В моем резюме есть позиция, на которой мне пришлось притворяться на всю катушку: когда я работала в баре для лесбиянок. Все барменши, и я с ними, шли и крепко напивались перед сменой, потому что, несмотря на то, что я себе воображала, бар, где обслуживать приходится ТОЛЬКО женщин, это полный трындец. Хуже пьяных сцен и колебаний по поводу заказа было только то, что на меня никто так и не запал. Все барменши были натуралками, но после часа смены начинали изменять своим парням с клиентками. К концу вечера барменши были еще пьянее, чем вначале, так что подсчитать выручку и чаевые не представлялось возможным. К тому же нас заставляли танцевать на стойке. Это было унизительно. Я плохо танцую на стойке. Я надевала розовые трусы с надписью «Я себя люблю», задирала юбку, чтобы продемонстрировать это послание, и качалась со смехом. Кончилось все тем, что меня уволили — не за чудовищные танцы или буйную гетеросексуальность, а за то, что рано закрылась без разрешения. Однажды вечером я заперла бар в семь, просто потому что мне захотелось.

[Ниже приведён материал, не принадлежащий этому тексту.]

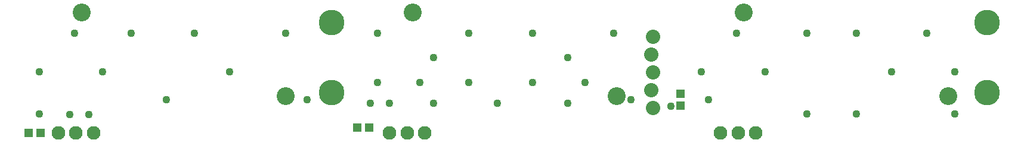
<source format=gts>
G75*
%MOIN*%
%OFA0B0*%
%FSLAX24Y24*%
%IPPOS*%
%LPD*%
%AMOC8*
5,1,8,0,0,1.08239X$1,22.5*
%
%ADD10C,0.1438*%
%ADD11C,0.0769*%
%ADD12C,0.1005*%
%ADD13R,0.0454X0.0493*%
%ADD14R,0.0493X0.0454*%
%ADD15C,0.0800*%
%ADD16C,0.0436*%
D10*
X020037Y003723D03*
X020037Y007660D03*
X056652Y007660D03*
X056652Y003723D03*
D11*
X043738Y001479D03*
X042754Y001479D03*
X041770Y001479D03*
X025234Y001479D03*
X024250Y001479D03*
X023266Y001479D03*
X006730Y001479D03*
X005746Y001479D03*
X004762Y001479D03*
D12*
X017478Y003526D03*
X035982Y003526D03*
X054486Y003526D03*
X043069Y008251D03*
X024565Y008251D03*
X006061Y008251D03*
D13*
X003089Y001479D03*
X003758Y001479D03*
X021474Y001755D03*
X022144Y001755D03*
D14*
X039526Y002995D03*
X039526Y003664D03*
D15*
X037901Y003873D03*
X038001Y004873D03*
X037901Y005873D03*
X038001Y006873D03*
X038001Y002873D03*
D16*
X039014Y002975D03*
X041100Y003330D03*
X036770Y003330D03*
X033226Y003133D03*
X029289Y003133D03*
X025746Y003133D03*
X023266Y003133D03*
X022203Y003133D03*
X018659Y003330D03*
X022596Y004314D03*
X024959Y004314D03*
X027715Y004314D03*
X031258Y004314D03*
X034211Y004314D03*
X040707Y004904D03*
X044250Y004904D03*
X051337Y004904D03*
X054880Y004904D03*
X053305Y007070D03*
X049368Y007070D03*
X046612Y007070D03*
X042675Y007070D03*
X035785Y007070D03*
X031258Y007070D03*
X027715Y007070D03*
X022596Y007070D03*
X017478Y007070D03*
X012360Y007070D03*
X008817Y007070D03*
X005667Y007070D03*
X007242Y004904D03*
X003699Y004904D03*
X010785Y003330D03*
X006455Y002503D03*
X005392Y002503D03*
X003699Y002542D03*
X014329Y004904D03*
X025746Y005692D03*
X033226Y005692D03*
X046612Y002542D03*
X049368Y002542D03*
X054880Y002542D03*
M02*

</source>
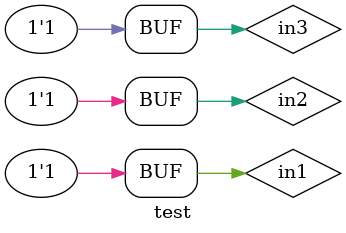
<source format=sv>
module nand_gate(out,in1,in2,in3);
input in1,in2,in3;
output out;
supply1 vcc;
supply0 gnd;
wire w1,w2;
pmos p1(out,in1,vcc);
pmos p2(out,in2,vcc);
pmos p3(out,in3,vcc);

nmos n1(out,in1,w1);
nmos n2(out,in2,w2);
nmos n3(out,in3,gnd);
endmodule

module test;
reg in1,in2,in3;
wire out;
nand_gate n1(out,in1,in2,in3);
initial begin 
    $monitor(out);
    in1=0; in2=0;in3=1;
    #5 in1=1;in2=1;in3=1;
end
endmodule
</source>
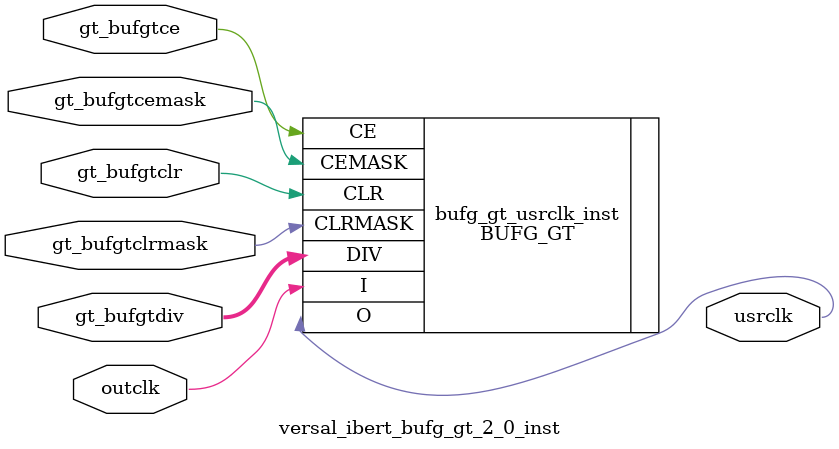
<source format=v>




`timescale 1ns / 1ps



module versal_ibert_bufg_gt_2_0_inst  (
    input outclk,
    input gt_bufgtce,
    input gt_bufgtcemask,
    input gt_bufgtclr,
    input gt_bufgtclrmask,
    input [2:0] gt_bufgtdiv,
    output usrclk
    );
     
      wire sync_ce;
      wire sync_clr;

      //BUFG_GT_SYNC sync_clr_ce (.CESYNC(sync_ce), .CLRSYNC(sync_clr), .CE(gt_bufgtce), .CLK(outclk), .CLR(gt_bufgtclr));
    //assign usrclk = outclk;
      BUFG_GT #(
        .SIM_DEVICE ("VERSAL_PREMIUM")
      ) bufg_gt_usrclk_inst (
        .CE      (gt_bufgtce),
        .CEMASK  (gt_bufgtcemask),
        .CLR     (gt_bufgtclr),
        .CLRMASK (gt_bufgtclrmask),
        .DIV     (gt_bufgtdiv),
        .I       (outclk),
        .O       (usrclk)
      );
endmodule
//------}

</source>
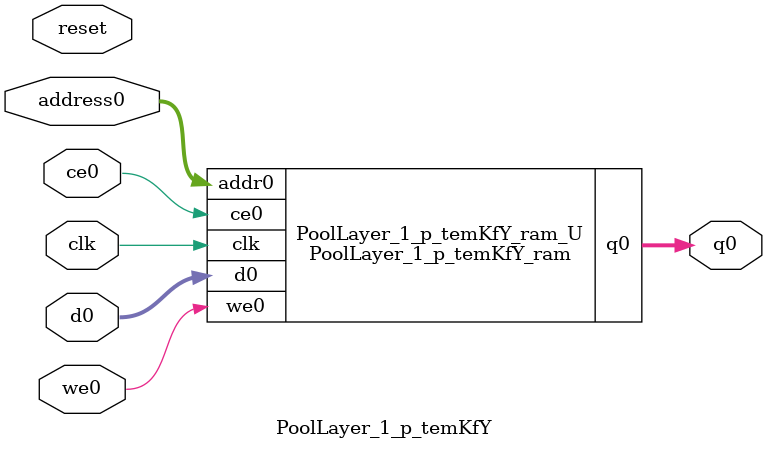
<source format=v>

`timescale 1 ns / 1 ps
module PoolLayer_1_p_temKfY_ram (addr0, ce0, d0, we0, q0,  clk);

parameter DWIDTH = 32;
parameter AWIDTH = 6;
parameter MEM_SIZE = 49;

input[AWIDTH-1:0] addr0;
input ce0;
input[DWIDTH-1:0] d0;
input we0;
output reg[DWIDTH-1:0] q0;
input clk;

(* ram_style = "block" *)reg [DWIDTH-1:0] ram[0:MEM_SIZE-1];




always @(posedge clk)  
begin 
    if (ce0) 
    begin
        if (we0) 
        begin 
            ram[addr0] <= d0; 
            q0 <= d0;
        end 
        else 
            q0 <= ram[addr0];
    end
end


endmodule


`timescale 1 ns / 1 ps
module PoolLayer_1_p_temKfY(
    reset,
    clk,
    address0,
    ce0,
    we0,
    d0,
    q0);

parameter DataWidth = 32'd32;
parameter AddressRange = 32'd49;
parameter AddressWidth = 32'd6;
input reset;
input clk;
input[AddressWidth - 1:0] address0;
input ce0;
input we0;
input[DataWidth - 1:0] d0;
output[DataWidth - 1:0] q0;



PoolLayer_1_p_temKfY_ram PoolLayer_1_p_temKfY_ram_U(
    .clk( clk ),
    .addr0( address0 ),
    .ce0( ce0 ),
    .we0( we0 ),
    .d0( d0 ),
    .q0( q0 ));

endmodule


</source>
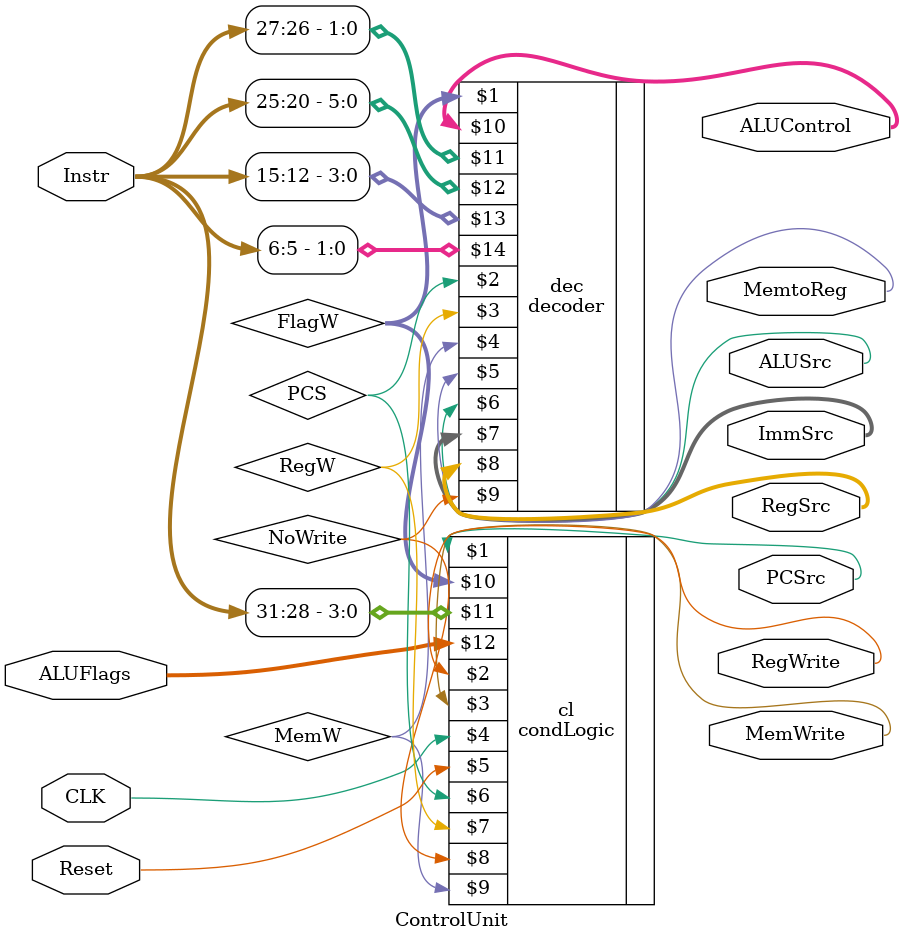
<source format=sv>
module ControlUnit(input logic CLK, 
						 input logic Reset,
						 input logic [31:5] Instr,
						 input logic [3:0] ALUFlags,
						 output logic [1:0]RegSrc,
						 output logic RegWrite,
						 output logic [1:0] ImmSrc,
						 output logic ALUSrc,
						 output logic [3:0] ALUControl,
						 output logic MemWrite,
						 output logic MemtoReg,
						 output logic PCSrc);

	logic [1:0] FlagW;
	
	logic PCS, RegW, MemW, NoWrite;

	decoder dec(FlagW, PCS, RegW, MemW, MemtoReg, ALUSrc, ImmSrc, RegSrc, NoWrite, ALUControl, Instr[27:26],Instr[25:20],Instr[15:12], Instr[6:5]);

	condLogic cl(PCSrc,RegWrite,MemWrite,CLK,Reset,PCS,RegW,NoWrite,MemW,FlagW,Instr[31:28],ALUFlags);

endmodule

</source>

Я всегда делала на работе то, что мне хотелось. Иногда так трудно скрыть свои чувства только из-за того, что тебе кто-то платит. Вот в одном ресторане я как-то раз решила перестать разговаривать с клиентами, потому что они все были грубыми карьеристами. Я с ними покончила. Но если обслуживаешь столики, то как-то предполагается, что надо говорить с посетителями. Так что я пошла на понижение и стала работать барменом на зал: они стоят на одном месте и готовят только те напитки, что разносят официанты. Сейчас, когда я сама начальница и могу совершенно открыто и честно выражать свои чувства на работе, я пытаюсь подавать хороший пример своим сотрудникам, дать им понять, что жду от них того же. На съемках моего шоу все могут свободно чувствовать то, что чувствуется. Иногда я бываю слишком эмоциональна из-за определенных дней месяца. Тогда я просто беру мегафон и объявляю всем артистам и группе, что у меня месячные. Каждый должен иметь право быть собой и вести себя на работе по-человечески, несмотря на то, что чувствуешь лично ты.